La mise en place de deux voies d'accès intraveineuses (la plus grosse possible en rapport avec l'âge) est essentielle pour l'administration de NaCl 0,9%. La réalisation d'une prise de sang chez l'enfant en pré-hospitalier est généralement considérée comme une perte de temps.

La surveillance des paramètres vitaux est cruciale : pression artérielle (toutes les 2 minutes), fréquence et rythme cardiaque, pouls, oxymétrie pulsée, évaluation de la douleur, état cutané, état neurologique (pupilles, signes de latéralisation, posture), et si possible, le diamètre abdominal.

L'administration d'oxygène doit être initiée le plus rapidement possible pour maintenir une SpO2 > ou = à 95%. Le matériel d'intubation doit être à portée de main. En cas de suspicion de traumatisme du rachis, il faut éviter l'hyperextension et utiliser une technique de subluxation / antépulsion du maxillaire inférieure.

Si le patient doit être intubé pour autre chose qu'un coma, un interrogatoire succinct doit être réalisé avant (neurologique, antécédents, allergies éventuelles, troubles sensitivo-moteurs distaux si fracture). Un traitement médicamenteux sur ordre médical doit être préparé et administré, incluant une sédation. L'immobilisation des foyers de fractures (attelles) est importante pour l'analgésie.

Transport et Communication

Le transport est une phase à risque où des complications peuvent survenir à tout moment. L'Anticipation doit être le maître-mot de l'infirmier. Les différents éléments de la prise en charge de l'enfant, que ce soit les actes médicaux mais également les actes infirmiers, devront être transmis à l'équipe d'accueil. Tous les horaires sont notés, tous les paramètres de surveillance y sont consignés et toute évolution ou modification pendant le transport signalées. Les médicaments administrés sont également consignés sur ce dossier avec leur posologie et leur voie d'administration. La douleur et le stress doivent être pris en charge dès la phase pré-hospitalière. Une attitude du personnel soignant, adaptée à l'âge et à la situation de l'enfant et de la pathologie, est primordiale.

Points Clés de la Prise en Charge

  1. Une lésion peut en cacher une autre. Il est crucial de rechercher activement toutes les lésions potentielles.

  2. Ventilation : L'intubation endotrachéale peut être nécessaire dans les situations suivantes :

    • Arrêt respiratoire ou cardiaque.
    • Insuffisance respiratoire (hypoventilation, hypoxémie artérielle malgré l'apport d'O2 et/ou acidose respiratoire).
    • Obstruction des voies aériennes supérieures.
    • Score de Coma de Glasgow inférieur ou égal à 8.
    • Absence de protection des voies respiratoires.

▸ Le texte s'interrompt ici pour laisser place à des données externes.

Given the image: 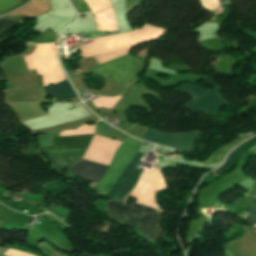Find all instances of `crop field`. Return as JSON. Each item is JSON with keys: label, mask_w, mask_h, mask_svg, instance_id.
<instances>
[{"label": "crop field", "mask_w": 256, "mask_h": 256, "mask_svg": "<svg viewBox=\"0 0 256 256\" xmlns=\"http://www.w3.org/2000/svg\"><path fill=\"white\" fill-rule=\"evenodd\" d=\"M44 89L47 95L55 96L57 101L76 97V94L70 86L68 80Z\"/></svg>", "instance_id": "crop-field-10"}, {"label": "crop field", "mask_w": 256, "mask_h": 256, "mask_svg": "<svg viewBox=\"0 0 256 256\" xmlns=\"http://www.w3.org/2000/svg\"><path fill=\"white\" fill-rule=\"evenodd\" d=\"M254 145H256V137L252 138L248 142L241 145L239 148H237L235 151H233L227 158L226 163L219 169L213 171V174L215 176L227 171L231 166H233V163L237 161L242 155H244L250 148H252Z\"/></svg>", "instance_id": "crop-field-9"}, {"label": "crop field", "mask_w": 256, "mask_h": 256, "mask_svg": "<svg viewBox=\"0 0 256 256\" xmlns=\"http://www.w3.org/2000/svg\"><path fill=\"white\" fill-rule=\"evenodd\" d=\"M56 40V34L52 30H47L39 35V37L34 41L37 44L49 43Z\"/></svg>", "instance_id": "crop-field-12"}, {"label": "crop field", "mask_w": 256, "mask_h": 256, "mask_svg": "<svg viewBox=\"0 0 256 256\" xmlns=\"http://www.w3.org/2000/svg\"><path fill=\"white\" fill-rule=\"evenodd\" d=\"M227 0H220L221 4H223L224 2H226Z\"/></svg>", "instance_id": "crop-field-17"}, {"label": "crop field", "mask_w": 256, "mask_h": 256, "mask_svg": "<svg viewBox=\"0 0 256 256\" xmlns=\"http://www.w3.org/2000/svg\"><path fill=\"white\" fill-rule=\"evenodd\" d=\"M250 226H256V198H254L252 212L244 219Z\"/></svg>", "instance_id": "crop-field-13"}, {"label": "crop field", "mask_w": 256, "mask_h": 256, "mask_svg": "<svg viewBox=\"0 0 256 256\" xmlns=\"http://www.w3.org/2000/svg\"><path fill=\"white\" fill-rule=\"evenodd\" d=\"M106 209L111 218L134 226L139 233L153 241L157 240L160 230L157 227L158 212L156 210L137 204L125 206L116 201H108ZM134 215H139L142 218L137 219Z\"/></svg>", "instance_id": "crop-field-2"}, {"label": "crop field", "mask_w": 256, "mask_h": 256, "mask_svg": "<svg viewBox=\"0 0 256 256\" xmlns=\"http://www.w3.org/2000/svg\"><path fill=\"white\" fill-rule=\"evenodd\" d=\"M162 189H167V187L160 169L146 170L140 177L137 187L129 196L134 197L136 203L153 207L159 212H162L155 201V195Z\"/></svg>", "instance_id": "crop-field-5"}, {"label": "crop field", "mask_w": 256, "mask_h": 256, "mask_svg": "<svg viewBox=\"0 0 256 256\" xmlns=\"http://www.w3.org/2000/svg\"><path fill=\"white\" fill-rule=\"evenodd\" d=\"M93 135L94 134L55 137V138H52V140L55 145L84 143V142H90ZM88 145L89 143L44 147L40 149V153L42 154H84Z\"/></svg>", "instance_id": "crop-field-7"}, {"label": "crop field", "mask_w": 256, "mask_h": 256, "mask_svg": "<svg viewBox=\"0 0 256 256\" xmlns=\"http://www.w3.org/2000/svg\"><path fill=\"white\" fill-rule=\"evenodd\" d=\"M0 256H4V255H1V254H0Z\"/></svg>", "instance_id": "crop-field-18"}, {"label": "crop field", "mask_w": 256, "mask_h": 256, "mask_svg": "<svg viewBox=\"0 0 256 256\" xmlns=\"http://www.w3.org/2000/svg\"><path fill=\"white\" fill-rule=\"evenodd\" d=\"M142 143L143 141L127 136L125 142L119 147L106 174L93 188L97 192L98 196L106 197L107 193L129 164ZM144 155V153L137 152L113 188L110 190L107 197L123 200L127 196L130 190L135 186L141 172L143 171V169L136 166Z\"/></svg>", "instance_id": "crop-field-1"}, {"label": "crop field", "mask_w": 256, "mask_h": 256, "mask_svg": "<svg viewBox=\"0 0 256 256\" xmlns=\"http://www.w3.org/2000/svg\"><path fill=\"white\" fill-rule=\"evenodd\" d=\"M17 0H0V12H3L17 4H19Z\"/></svg>", "instance_id": "crop-field-14"}, {"label": "crop field", "mask_w": 256, "mask_h": 256, "mask_svg": "<svg viewBox=\"0 0 256 256\" xmlns=\"http://www.w3.org/2000/svg\"><path fill=\"white\" fill-rule=\"evenodd\" d=\"M202 79L214 86L215 89L212 91H204L198 86L186 84L176 87L175 89L180 92H189L195 98L185 106L193 110L205 111L206 115H209L226 103L224 99L218 95L220 86L213 81L214 79L206 76H204Z\"/></svg>", "instance_id": "crop-field-3"}, {"label": "crop field", "mask_w": 256, "mask_h": 256, "mask_svg": "<svg viewBox=\"0 0 256 256\" xmlns=\"http://www.w3.org/2000/svg\"><path fill=\"white\" fill-rule=\"evenodd\" d=\"M79 12L90 11L84 0H72Z\"/></svg>", "instance_id": "crop-field-16"}, {"label": "crop field", "mask_w": 256, "mask_h": 256, "mask_svg": "<svg viewBox=\"0 0 256 256\" xmlns=\"http://www.w3.org/2000/svg\"><path fill=\"white\" fill-rule=\"evenodd\" d=\"M198 139V131L183 134L160 133L153 128H148L143 140L163 144L169 147L192 152L194 141Z\"/></svg>", "instance_id": "crop-field-6"}, {"label": "crop field", "mask_w": 256, "mask_h": 256, "mask_svg": "<svg viewBox=\"0 0 256 256\" xmlns=\"http://www.w3.org/2000/svg\"><path fill=\"white\" fill-rule=\"evenodd\" d=\"M107 168V166L81 160L68 170L78 177L98 183Z\"/></svg>", "instance_id": "crop-field-8"}, {"label": "crop field", "mask_w": 256, "mask_h": 256, "mask_svg": "<svg viewBox=\"0 0 256 256\" xmlns=\"http://www.w3.org/2000/svg\"><path fill=\"white\" fill-rule=\"evenodd\" d=\"M254 134H251V135H247V136H244L240 139H236L234 140L232 143L230 144H227L225 146H223L222 149L214 152L211 156H210V159H208L207 161L203 162L205 165H208V164H218L225 156V154L230 151L232 148H234L236 145H238L240 142H242L243 140H245L246 138L252 136Z\"/></svg>", "instance_id": "crop-field-11"}, {"label": "crop field", "mask_w": 256, "mask_h": 256, "mask_svg": "<svg viewBox=\"0 0 256 256\" xmlns=\"http://www.w3.org/2000/svg\"><path fill=\"white\" fill-rule=\"evenodd\" d=\"M144 66V60L127 55L94 68L109 74L108 77L128 85L140 75ZM94 68L91 69L107 76V74Z\"/></svg>", "instance_id": "crop-field-4"}, {"label": "crop field", "mask_w": 256, "mask_h": 256, "mask_svg": "<svg viewBox=\"0 0 256 256\" xmlns=\"http://www.w3.org/2000/svg\"><path fill=\"white\" fill-rule=\"evenodd\" d=\"M14 22H16V21H12V20H2V19H0V29H2V28L6 27V26H8V25H10V24H12V23H14ZM20 22H22V21H18V22H16V23H14V24H12V25H10V26H8V27H6V28L0 30V34L3 33V32H5V31H7V30H9L10 28L14 27L15 25H17V24L20 23Z\"/></svg>", "instance_id": "crop-field-15"}]
</instances>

    En cas de trauma de la nuque, la nuque doit rester en position neutre et ne peut être mise en hyperextension pendant l'acte technique. La voie orotrachéale doit toujours être utilisée. L'intubation sera toujours précédée d'une oxygénation et si nécessaire d'une ventilation préalable au masque et ballon. Si l'enfant est conscient ou agité, une analgo-sédation sera administrée. La mise en place d'une sonde gastrique évitera toute dilatation de l'estomac. L'hyperventilation n'est plus conseillée lors du trauma crânien.

  3. Signes de choc : Les signes de choc en pédiatrie peuvent être présents d'emblée ou apparaître progressivement. Si l'hémorragie aiguë provoque la perte de plus de 15 % du volume sanguin, des signes de défaillance circulatoire vont apparaître. L'hémodynamique et la bonne perfusion périphérique de l'enfant doivent donc être surveillées en continu. Les signes de choc peuvent être difficiles à différencier des signes de peur ou de douleur chez l'enfant.

  4. Aspects Neurologiques : Des convulsions peuvent survenir chez l'enfant polytraumatisé. Le traitement de première ligne consiste en Diazepam® ou Lorazepam®. L'intubation ainsi que la ventilation seront envisagées.